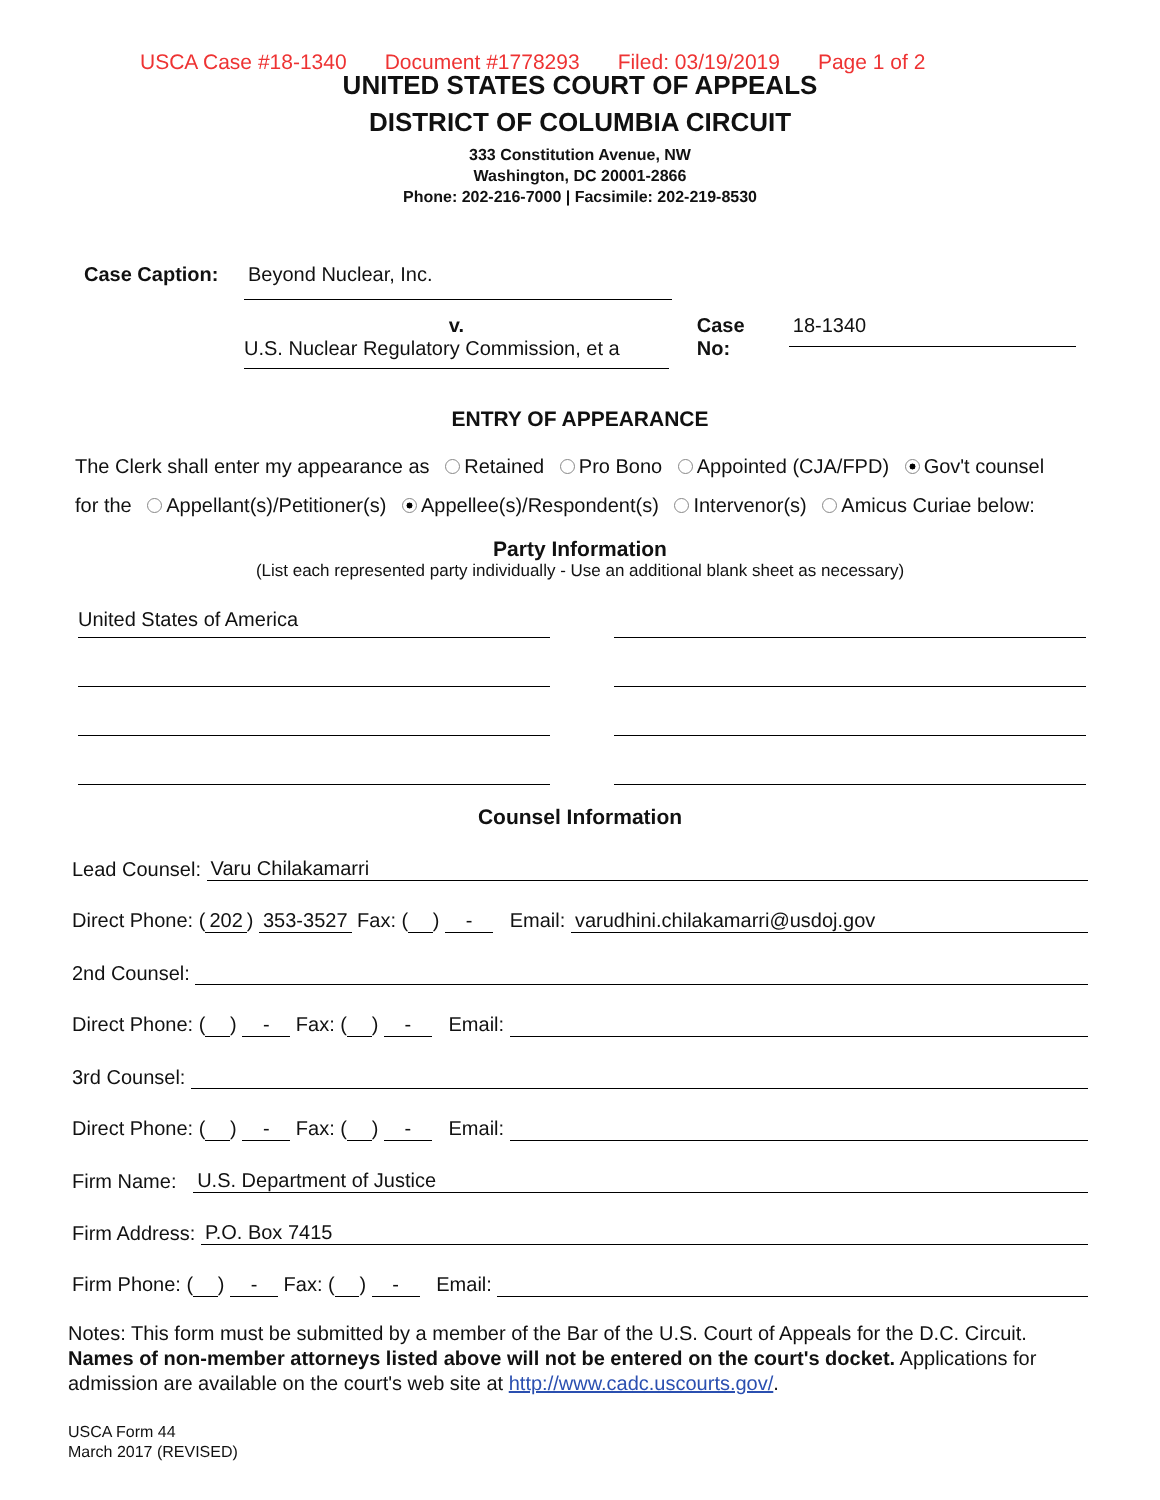USCA Case #18-1340 Document #1778293 Filed: 03/19/2019 Page 1 of 2
UNITED STATES COURT OF APPEALS
DISTRICT OF COLUMBIA CIRCUIT
333 Constitution Avenue, NW
Washington, DC 20001-2866
Phone: 202-216-7000 | Facsimile: 202-219-8530
Case Caption: Beyond Nuclear, Inc.
v.
U.S. Nuclear Regulatory Commission, et a
Case No: 18-1340
ENTRY OF APPEARANCE
The Clerk shall enter my appearance as Retained Pro Bono Appointed (CJA/FPD) Gov't counsel
for the Appellant(s)/Petitioner(s) Appellee(s)/Respondent(s) Intervenor(s) Amicus Curiae below:
Party Information
(List each represented party individually - Use an additional blank sheet as necessary)
United States of America
Counsel Information
Lead Counsel: Varu Chilakamarri
Direct Phone: (202) 353-3527 Fax: ( ) - Email: varudhini.chilakamarri@usdoj.gov
2nd Counsel:
Direct Phone: ( ) - Fax: ( ) - Email:
3rd Counsel:
Direct Phone: ( ) - Fax: ( ) - Email:
Firm Name: U.S. Department of Justice
Firm Address: P.O. Box 7415
Firm Phone: ( ) - Fax: ( ) - Email:
Notes: This form must be submitted by a member of the Bar of the U.S. Court of Appeals for the D.C. Circuit. Names of non-member attorneys listed above will not be entered on the court's docket. Applications for admission are available on the court's web site at http://www.cadc.uscourts.gov/.
USCA Form 44
March 2017 (REVISED)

*TRY IT*
Across the data, how many lines have the word "Firm" in them? Respond with the number alone.

*WRITTEN ANSWER*
3